Providing storage solutions for large international e-science infrastructures, like EGI, is an interesting challenge, as such infrastructures are supposed to support a large variety of diverse science communities. Most of those communities have well established but unfortunately different patterns with respect to data management and data access. The only way to tackle this problem, in a generic way, is to provide industry standard mechanisms in these areas. Besides other solutions, EMI data is approaching the idea of standards-in-storage by offering access to its storage elements through the NFS 4.1 (pNFS) protocol currently being adapted by leading industry storage providers. (e.g. IBM, Panasas, NetAPP etc). This approach makes EMI data competitive to expensive industry solutions and as a side effect, EMI data and the corresponding infrastructures are no longer in charge of maintaining the data access software on their data client entities and with such, resources are freed.
In current deployments of EMI data storage elements, specific proprietary software has to be installed and maintained on data client nodes. Moreover for RFIO, dCap and others, libraries have to be linked with the applications which makes this approach useless for communities where the source code of the application is not available. For other products, data clients might even have to be purchased. (e.g. GPFS).
With the common availability of pNFS in EMI storage elements, client software will be provided by the OS vendors, which will free resources in EMI and very likely in the infrastructure support (EGI) as well. Furthermore, with pNFS, the repository of EMI storage elements can be mounted into the file system as any other local storage resource. Any unmodified application will have access to data using plain POSIX I/O, an essential requirement for non-HEP communities.
Last but not least, pNFS enables EMI data and with that the EGI infrastructure, to provide storage solutions which can easily compete with expensive industry products and can be used as drop-in replacement.
The just in time availability of Parallel NFS in industry (IBM, NetApp, Oracle ..) and Open Source products (Linux kernel) allows EMI data to provide professional storage elements, which can easily compete with expensive high end storage solutions.

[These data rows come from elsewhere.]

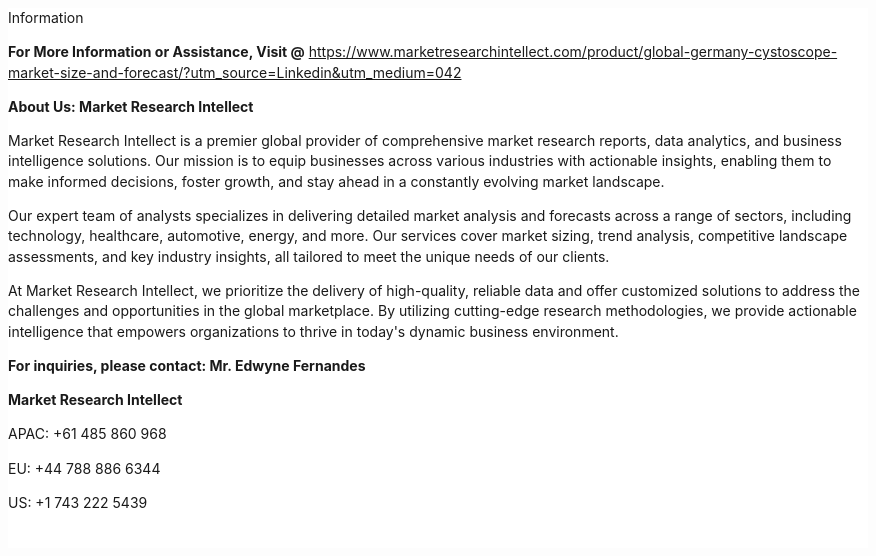 Information</li></ul></div><div class="article-main__content" data-test-id="publishing-text-block"><p><span class="font-[700]"><strong>For More Information or Assistance, Visit @</strong>&nbsp;<a href="https://www.marketresearchintellect.com/product/global-germany-cystoscope-market-size-and-forecast/?utm_source=Linkedin&utm_medium=042">https://www.marketresearchintellect.com/product/global-germany-cystoscope-market-size-and-forecast/?utm_source=Linkedin&utm_medium=042</a></span></p><p><strong>About Us: Market Research Intellect</strong></p><p>Market Research Intellect is a premier global provider of comprehensive market research reports, data analytics, and business intelligence solutions. Our mission is to equip businesses across various industries with actionable insights, enabling them to make informed decisions, foster growth, and stay ahead in a constantly evolving market landscape.</p><p>Our expert team of analysts specializes in delivering detailed market analysis and forecasts across a range of sectors, including technology, healthcare, automotive, energy, and more. Our services cover market sizing, trend analysis, competitive landscape assessments, and key industry insights, all tailored to meet the unique needs of our clients.</p><p>At Market Research Intellect, we prioritize the delivery of high-quality, reliable data and offer customized solutions to address the challenges and opportunities in the global marketplace. By utilizing cutting-edge research methodologies, we provide actionable intelligence that empowers organizations to thrive in today's dynamic business environment.</p><p><strong>For inquiries, please contact: Mr. Edwyne Fernandes</strong></p><p><strong>Market Research Intellect</strong></p><p>APAC: +61 485 860 968</p><p>EU: +44 788 886 6344</p><p>US: +1 743 222 5439</p></div><div class="article-main__content" data-test-id="publishing-text-block">&nbsp;</div>
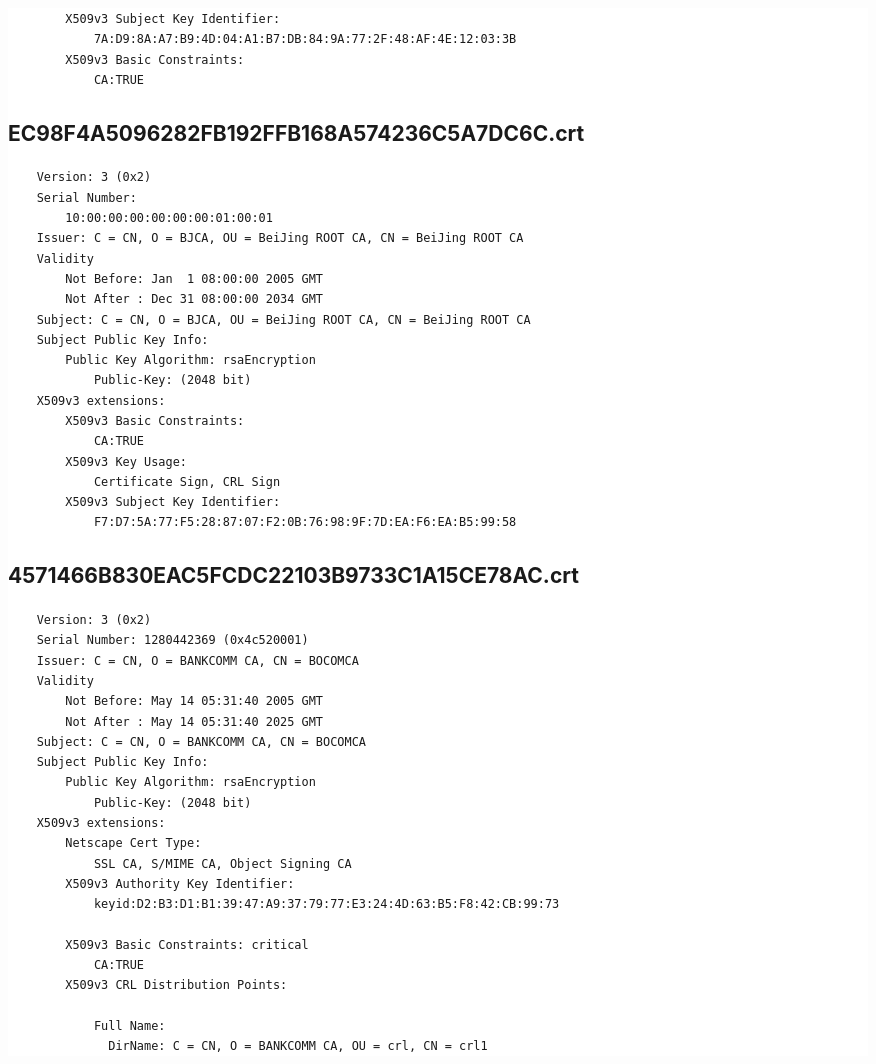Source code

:             X509v3 Subject Key Identifier: 
                7A:D9:8A:A7:B9:4D:04:A1:B7:DB:84:9A:77:2F:48:AF:4E:12:03:3B
            X509v3 Basic Constraints: 
                CA:TRUE



EC98F4A5096282FB192FFB168A574236C5A7DC6C.crt
--------------------------------------------

        Version: 3 (0x2)
        Serial Number:
            10:00:00:00:00:00:00:01:00:01
        Issuer: C = CN, O = BJCA, OU = BeiJing ROOT CA, CN = BeiJing ROOT CA
        Validity
            Not Before: Jan  1 08:00:00 2005 GMT
            Not After : Dec 31 08:00:00 2034 GMT
        Subject: C = CN, O = BJCA, OU = BeiJing ROOT CA, CN = BeiJing ROOT CA
        Subject Public Key Info:
            Public Key Algorithm: rsaEncryption
                Public-Key: (2048 bit)
        X509v3 extensions:
            X509v3 Basic Constraints: 
                CA:TRUE
            X509v3 Key Usage: 
                Certificate Sign, CRL Sign
            X509v3 Subject Key Identifier: 
                F7:D7:5A:77:F5:28:87:07:F2:0B:76:98:9F:7D:EA:F6:EA:B5:99:58



4571466B830EAC5FCDC22103B9733C1A15CE78AC.crt
--------------------------------------------

        Version: 3 (0x2)
        Serial Number: 1280442369 (0x4c520001)
        Issuer: C = CN, O = BANKCOMM CA, CN = BOCOMCA
        Validity
            Not Before: May 14 05:31:40 2005 GMT
            Not After : May 14 05:31:40 2025 GMT
        Subject: C = CN, O = BANKCOMM CA, CN = BOCOMCA
        Subject Public Key Info:
            Public Key Algorithm: rsaEncryption
                Public-Key: (2048 bit)
        X509v3 extensions:
            Netscape Cert Type: 
                SSL CA, S/MIME CA, Object Signing CA
            X509v3 Authority Key Identifier: 
                keyid:D2:B3:D1:B1:39:47:A9:37:79:77:E3:24:4D:63:B5:F8:42:CB:99:73

            X509v3 Basic Constraints: critical
                CA:TRUE
            X509v3 CRL Distribution Points: 

                Full Name:
                  DirName: C = CN, O = BANKCOMM CA, OU = crl, CN = crl1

The discomfort of currently deployed systems, in terms of product dependent protocols and client software which needs to be installed and maintained, will be overcome. Significant testing of pNFS in EMI data products as well as in industry products is in progress and more results will be presented at the time of the Vilnius meeting.
Description of the work
For the last years, the Centre for Information Technology Integration (CITI), as part of the University of Michigan has been working on a specification of a successor of the overwhelmingly successful Network File Protocol (NFS), focusing on today's needs in terms of speed, reliability, security and modern distribution pattern of data sources.

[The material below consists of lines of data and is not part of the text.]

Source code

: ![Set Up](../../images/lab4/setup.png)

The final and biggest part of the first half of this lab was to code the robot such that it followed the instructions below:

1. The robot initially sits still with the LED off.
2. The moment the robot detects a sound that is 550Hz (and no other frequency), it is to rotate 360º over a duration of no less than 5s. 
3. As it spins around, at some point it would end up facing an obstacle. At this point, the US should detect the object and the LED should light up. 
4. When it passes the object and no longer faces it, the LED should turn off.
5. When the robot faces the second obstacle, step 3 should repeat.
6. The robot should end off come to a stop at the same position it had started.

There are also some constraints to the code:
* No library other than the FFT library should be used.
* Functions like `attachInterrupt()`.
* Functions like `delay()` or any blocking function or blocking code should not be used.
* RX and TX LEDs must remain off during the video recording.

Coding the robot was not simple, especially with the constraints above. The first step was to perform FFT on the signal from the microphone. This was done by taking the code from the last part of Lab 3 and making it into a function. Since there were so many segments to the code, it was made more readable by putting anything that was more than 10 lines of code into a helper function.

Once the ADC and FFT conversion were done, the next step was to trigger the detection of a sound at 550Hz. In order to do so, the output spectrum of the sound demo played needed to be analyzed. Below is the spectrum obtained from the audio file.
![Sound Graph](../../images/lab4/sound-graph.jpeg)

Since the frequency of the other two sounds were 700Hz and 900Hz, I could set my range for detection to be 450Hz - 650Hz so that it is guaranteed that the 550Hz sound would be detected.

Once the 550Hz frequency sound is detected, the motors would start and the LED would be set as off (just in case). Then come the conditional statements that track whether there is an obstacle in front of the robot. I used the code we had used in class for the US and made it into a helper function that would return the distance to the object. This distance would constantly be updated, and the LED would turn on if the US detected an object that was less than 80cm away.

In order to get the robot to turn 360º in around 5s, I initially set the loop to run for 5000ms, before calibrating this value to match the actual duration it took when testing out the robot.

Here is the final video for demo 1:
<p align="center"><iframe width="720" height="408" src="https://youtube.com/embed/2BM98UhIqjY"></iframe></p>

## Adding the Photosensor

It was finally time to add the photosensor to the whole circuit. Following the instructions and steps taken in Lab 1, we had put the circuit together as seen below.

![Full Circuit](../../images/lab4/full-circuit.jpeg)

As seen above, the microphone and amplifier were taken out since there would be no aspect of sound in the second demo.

The effort was supported by the major storage solution vendors, including Sun Microsystems, IBM, NetAPP, Pansas. Mircosoft and dCache.org, as a non funding partner. This work resulted in a specification which is now being implemented by all participants of the effort.

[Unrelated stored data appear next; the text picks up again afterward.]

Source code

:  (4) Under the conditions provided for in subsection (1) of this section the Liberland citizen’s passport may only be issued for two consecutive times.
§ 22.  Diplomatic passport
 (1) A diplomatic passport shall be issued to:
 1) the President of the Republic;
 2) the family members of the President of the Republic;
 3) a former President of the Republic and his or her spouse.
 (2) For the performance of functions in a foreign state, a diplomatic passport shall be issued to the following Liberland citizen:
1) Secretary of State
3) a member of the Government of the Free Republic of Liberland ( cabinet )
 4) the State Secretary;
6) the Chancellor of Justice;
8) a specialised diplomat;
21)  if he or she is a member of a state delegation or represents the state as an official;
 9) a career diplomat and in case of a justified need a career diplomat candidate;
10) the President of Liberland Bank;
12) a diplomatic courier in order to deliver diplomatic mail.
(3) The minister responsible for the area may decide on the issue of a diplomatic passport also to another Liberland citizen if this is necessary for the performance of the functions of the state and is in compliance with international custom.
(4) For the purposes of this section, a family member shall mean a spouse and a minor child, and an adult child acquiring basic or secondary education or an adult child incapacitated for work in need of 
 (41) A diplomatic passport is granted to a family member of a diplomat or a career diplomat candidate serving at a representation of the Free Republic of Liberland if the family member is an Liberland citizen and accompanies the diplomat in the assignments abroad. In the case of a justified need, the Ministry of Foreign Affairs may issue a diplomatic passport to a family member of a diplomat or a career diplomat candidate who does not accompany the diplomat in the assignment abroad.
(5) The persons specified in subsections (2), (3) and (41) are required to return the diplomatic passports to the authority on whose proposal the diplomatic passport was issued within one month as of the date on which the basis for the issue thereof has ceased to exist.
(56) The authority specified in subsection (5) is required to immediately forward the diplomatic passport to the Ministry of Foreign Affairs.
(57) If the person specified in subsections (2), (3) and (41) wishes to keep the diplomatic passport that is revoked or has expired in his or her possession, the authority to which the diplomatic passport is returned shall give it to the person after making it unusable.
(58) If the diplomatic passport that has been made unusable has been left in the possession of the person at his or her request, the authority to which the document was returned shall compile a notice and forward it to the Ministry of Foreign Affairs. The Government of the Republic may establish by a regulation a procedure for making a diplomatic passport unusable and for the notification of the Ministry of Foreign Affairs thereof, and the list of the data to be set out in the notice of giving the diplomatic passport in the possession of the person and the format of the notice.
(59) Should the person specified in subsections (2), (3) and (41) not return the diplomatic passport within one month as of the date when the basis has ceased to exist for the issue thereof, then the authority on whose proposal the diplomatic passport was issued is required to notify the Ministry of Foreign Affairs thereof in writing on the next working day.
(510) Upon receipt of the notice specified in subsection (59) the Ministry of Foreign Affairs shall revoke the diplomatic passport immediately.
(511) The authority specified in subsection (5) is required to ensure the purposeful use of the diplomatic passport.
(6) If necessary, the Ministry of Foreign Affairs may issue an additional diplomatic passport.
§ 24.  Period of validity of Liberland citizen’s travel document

Parallel NFS (pNFS) is a part of the NFS v4.1 standard that allows clients to access storage devices directly and in parallel. The pNFS architecture eliminates the scalability and performance issues associated with NFS servers in deployments today. This is achieved by the separation of data and metadata, and by moving the metadata server out of the data path.
The design of pNFS perfectly matches the design of the storage elements provided by EMI. dCache, as being part of the CITI group for some some years already offers a production version of pNFS with its current releases. DPM provides a beta version of pNFS available for early testers. A production release is expected before EMI-2. StoRM will provide pNFS as soon as IBM makes pNFS available for GPFS which is expected in 2011.
Besides the intense development work for DPM and dCache in this field, dCache.org has been putting significant efforts into testing of pNFS with available Linux clients. A small but realistic Tier II has been build including CPU and storage resource at DESY. pNFS client server interactions have been tested with plain I/O, ATLAS and CMS analysis software and with specific setups provided by the ROOT team. DPM will catch-up in terms of testing by making the DPM/pNFS implementation available to DPM-sites in the UK for community feedback.